──────── Provided material

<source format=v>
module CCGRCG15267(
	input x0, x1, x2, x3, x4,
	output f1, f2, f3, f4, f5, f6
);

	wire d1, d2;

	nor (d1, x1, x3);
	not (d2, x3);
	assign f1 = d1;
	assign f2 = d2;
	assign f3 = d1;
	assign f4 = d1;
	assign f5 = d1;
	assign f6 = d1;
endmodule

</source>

────────────────
──────── Provided material

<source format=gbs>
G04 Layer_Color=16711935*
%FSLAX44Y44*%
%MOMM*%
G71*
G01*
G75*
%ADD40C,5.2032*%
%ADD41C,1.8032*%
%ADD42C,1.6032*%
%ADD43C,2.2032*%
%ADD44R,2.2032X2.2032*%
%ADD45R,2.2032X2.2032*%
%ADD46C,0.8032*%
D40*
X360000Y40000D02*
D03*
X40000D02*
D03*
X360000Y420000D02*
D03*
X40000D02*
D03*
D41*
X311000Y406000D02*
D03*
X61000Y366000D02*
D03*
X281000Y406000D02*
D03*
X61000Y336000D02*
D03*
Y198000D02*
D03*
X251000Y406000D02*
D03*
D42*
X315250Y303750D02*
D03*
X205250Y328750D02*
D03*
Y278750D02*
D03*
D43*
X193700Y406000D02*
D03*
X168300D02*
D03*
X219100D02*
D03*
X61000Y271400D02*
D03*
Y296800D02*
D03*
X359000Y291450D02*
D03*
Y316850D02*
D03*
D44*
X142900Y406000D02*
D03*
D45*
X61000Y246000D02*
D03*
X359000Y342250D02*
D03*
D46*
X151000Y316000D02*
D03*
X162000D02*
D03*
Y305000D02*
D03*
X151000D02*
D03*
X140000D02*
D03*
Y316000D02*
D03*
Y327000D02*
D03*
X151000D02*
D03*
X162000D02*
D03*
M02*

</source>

────────────────

How many lines in the entries contain the string "assign"? Give the number only.

6